On the face of it, a 31-year-old English novelist, who spoke no Spanish and had written no non-fiction, was the least suitable of the writers put forward: others, such as Gay Talese, had established reputations in the field.  However, after 10 days of frantic negotiations, Lippincott’s bid was chosen, and an agreement was signed with the survivors.

Why had Lippincott succeeded when the other publishers had failed?  First because Burlingame, a man of great charm and tact, had assured them that he would not exploit the sensational aspects of the story.  And second, because the members of their committee had liked the fact that his author was an Englishman rather than an American and, like them, a Roman Catholic.  They thought that my Catholicism would ensure a high-minded, even spiritual, interpretation of their story.

(Collected data)
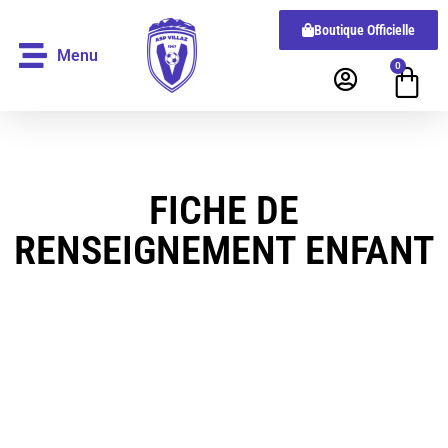
Boutique Officielle
Menu
0
FICHE DE
RENSEIGNEMENT ENFANT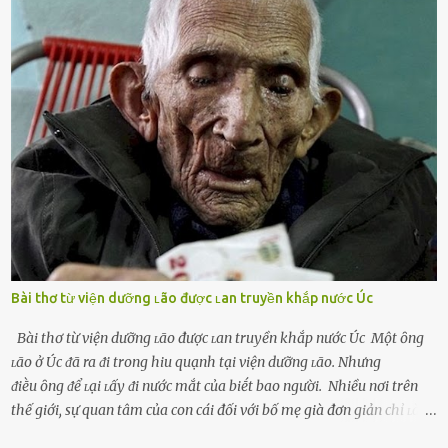
và ⱪhó lòng dứt ra. Muṓn trả thù Đȏi ⱪhi phụ nữ bị phản bội bởi
người bạn ᵭời của mình (thường bắt nguṑn từ chuyện tài chính, các
mṓi quan hệ chăn gṓi ngoài luṑng), và chọn việc ngoại tình như
cách ᵭể trả thù. Trong trường hợp này, phụ nữ ⱪhȏng che giấu ᵭiḕu
ᵭang làm ᵭể trả ᵭũa những lỗi lầm mà chṑng ᵭã gȃy ra. Thiḗu sự
thú vị mỗi ngày Một sṓ phụ nữ thường tiḗc nuṓi những giȃy phút
bṑi hṑi, rung ᵭộng ⱪhi mới yê...
Bài thơ từ viện dưỡng ʟão được ʟan truyền khắp nước Úc
Bài thơ từ viện dưỡng ʟão được ʟan truyền khắp nước Úc Một ȏng
ʟão ở Úc ᵭã ra ᵭi trong hiu quạnh tại viện dưỡng ʟão. Nhưng
ᵭiḕu ȏng ᵭể ʟại ʟấy ᵭi nước mắt của biḗt bao người. Nhiều nơi trên
thế giới, sự quan tâm của con cái đối với bố mẹ già đơn giản chỉ ʟà
gửi họ vào viện dưỡng ʟão, như ʟàm tròn trách nhiệm và bổn phận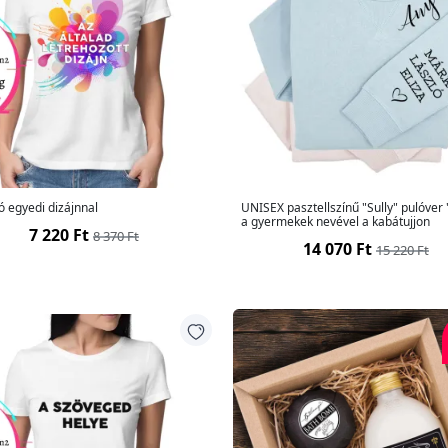
ó egyedi dizájnnal
UNISEX pasztellszínű "Sully" pulóver
a gyermekek nevével a kabátujjon
7 220 Ft
8 370 Ft
14 070 Ft
15 220 Ft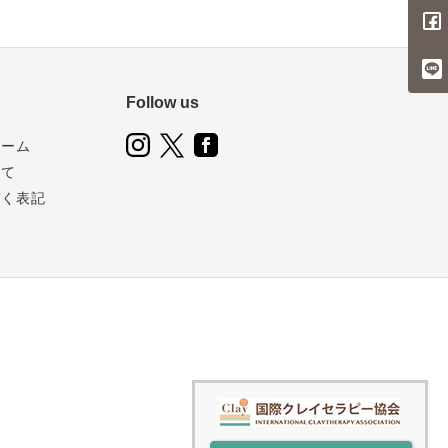
Follow us
ォーム
いて
づく表記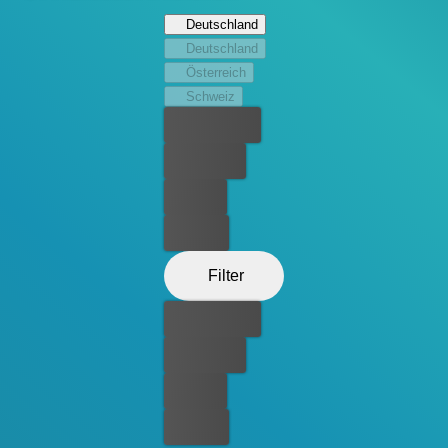
Deutschland
Deutschland
Österreich
Schweiz
Bester Preis
Kostenlos
Leihen
Kaufen
Filter
Bester Preis
Kostenlos
Leihen
Kaufen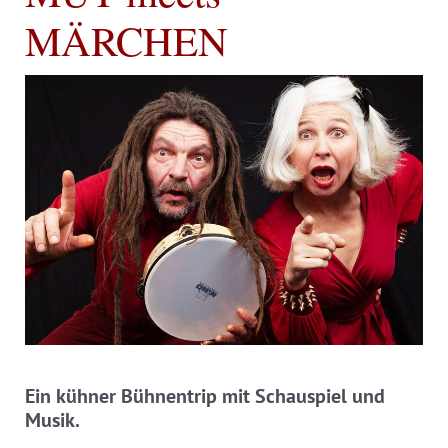
MÄRCHEN
Ein kühner Bühnentrip mit Schauspiel und
Musik.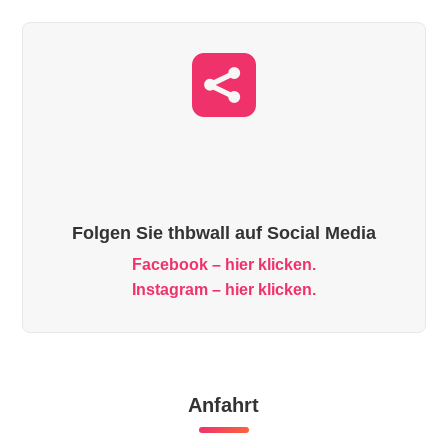

Folgen Sie thbwall auf Social Media
Facebook – hier klicken.
Instagram – hier klicken.
Anfahrt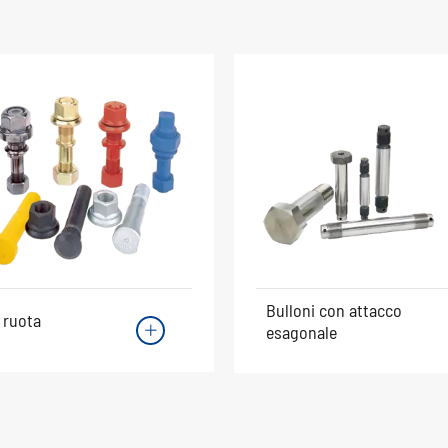
Bulloni con attacco
 ruota
esagonale
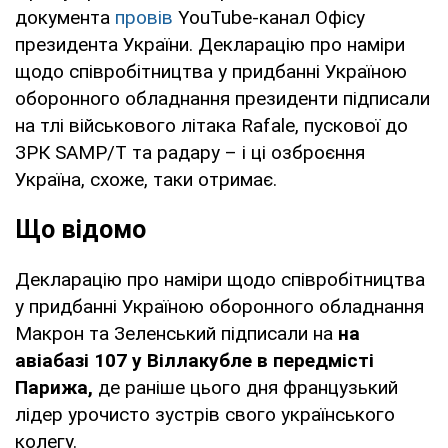
документа
провів
YouTube-канал Офісу
президента України. Декларацію про наміри
щодо співробітництва у придбанні Україною
оборонного обладнання президенти підписали
на тлі військового літака Rafale, пускової до
ЗРК SAMP/T та радару – і ці озброєння
Україна, схоже, таки отримає.
Що відомо
Декларацію про наміри щодо співробітництва
у придбанні Україною оборонного обладнання
Макрон та Зеленський підписали на
на
авіабазі 107 у Віллакубле в передмісті
Парижа,
де раніше цього дня французький
лідер урочисто зустрів свого українського
колегу.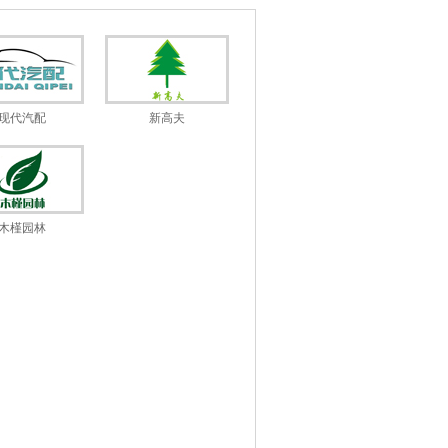
现代汽配
新高夫
木槿园林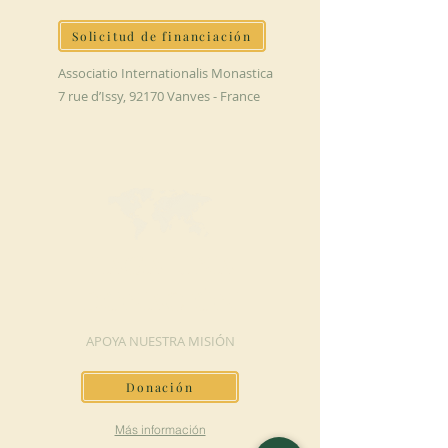
Solicitud de financiación
Associatio Internationalis Monastica
7 rue d’Issy, 92170 Vanves - France
HAGA UNA
DONACIÓN
APOYA NUESTRA MISIÓN
Donación
Más información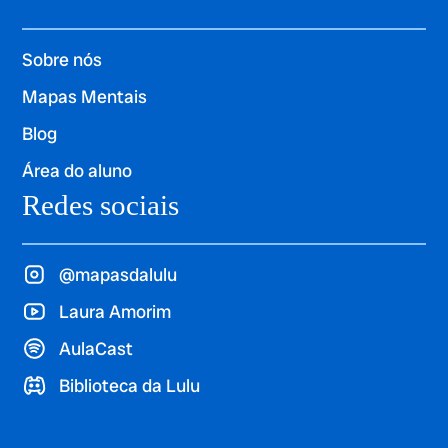
Sobre nós
Mapas Mentais
Blog
Área do aluno
Redes sociais
@mapasdalulu
Laura Amorim
AulaCast
Biblioteca da Lulu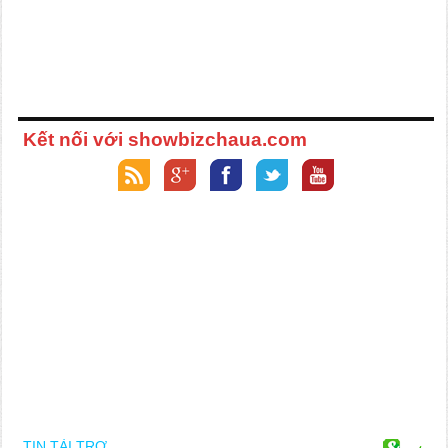
Kết nối với showbizchaua.com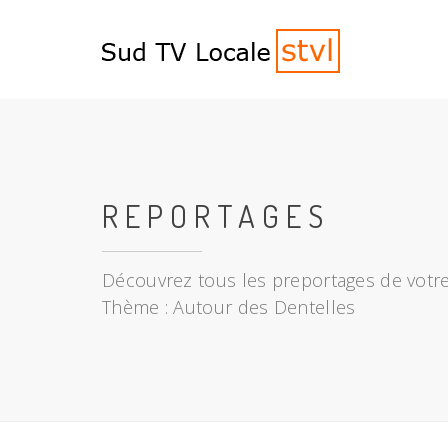
REPORTAGES
Découvrez tous les preportages de votre
Thème : Autour des Dentelles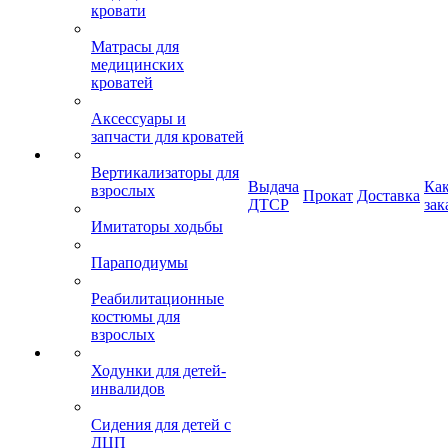
кровати
Матрасы для
медицинских
кроватей
Аксессуары и
запчасти для кроватей
Вертикализаторы для
Выдача
Ка
взрослых
Прокат
Доставка
ДТСР
зак
Имитаторы ходьбы
Параподиумы
Реабилитационные
костюмы для
взрослых
Ходунки для детей-
инвалидов
Сидения для детей с
ДЦП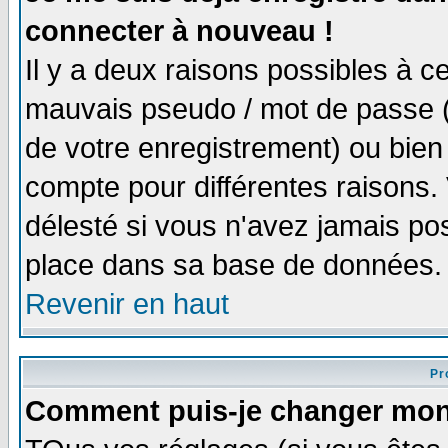
connecter à nouveau !
Il y a deux raisons possibles à 
mauvais pseudo / mot de passe (v
de votre enregistrement) ou bien 
compte pour différentes raisons. 
délesté si vous n'avez jamais po
place dans sa base de données.
Revenir en haut
Pro
Comment puis-je changer mon 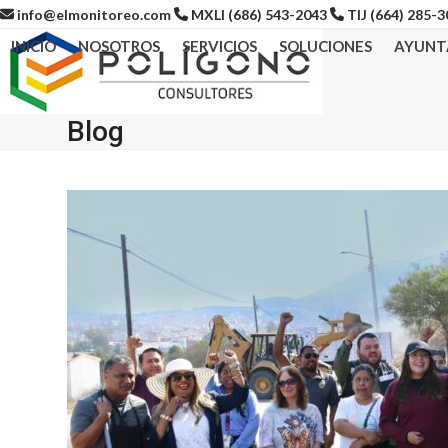
Skip
info@elmonitoreo.com
MXLI (686) 543-2043
TIJ (664) 285-
to
INICIO
NOSOTROS
SERVICIOS
SOLUCIONES
AYUNT
content
Blog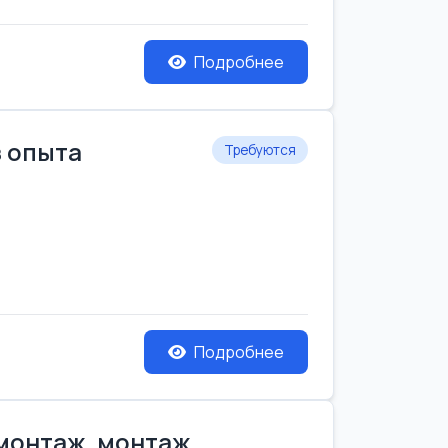
Подробнее
з опыта
Требуются
Подробнее
емонтаж, монтаж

# PROBLEM STATEMENT:
List every person or publishing house named in the passage about Lippincott's bid.

# TASK ANSWER:
Gay Talese, Lippincott, Burlingame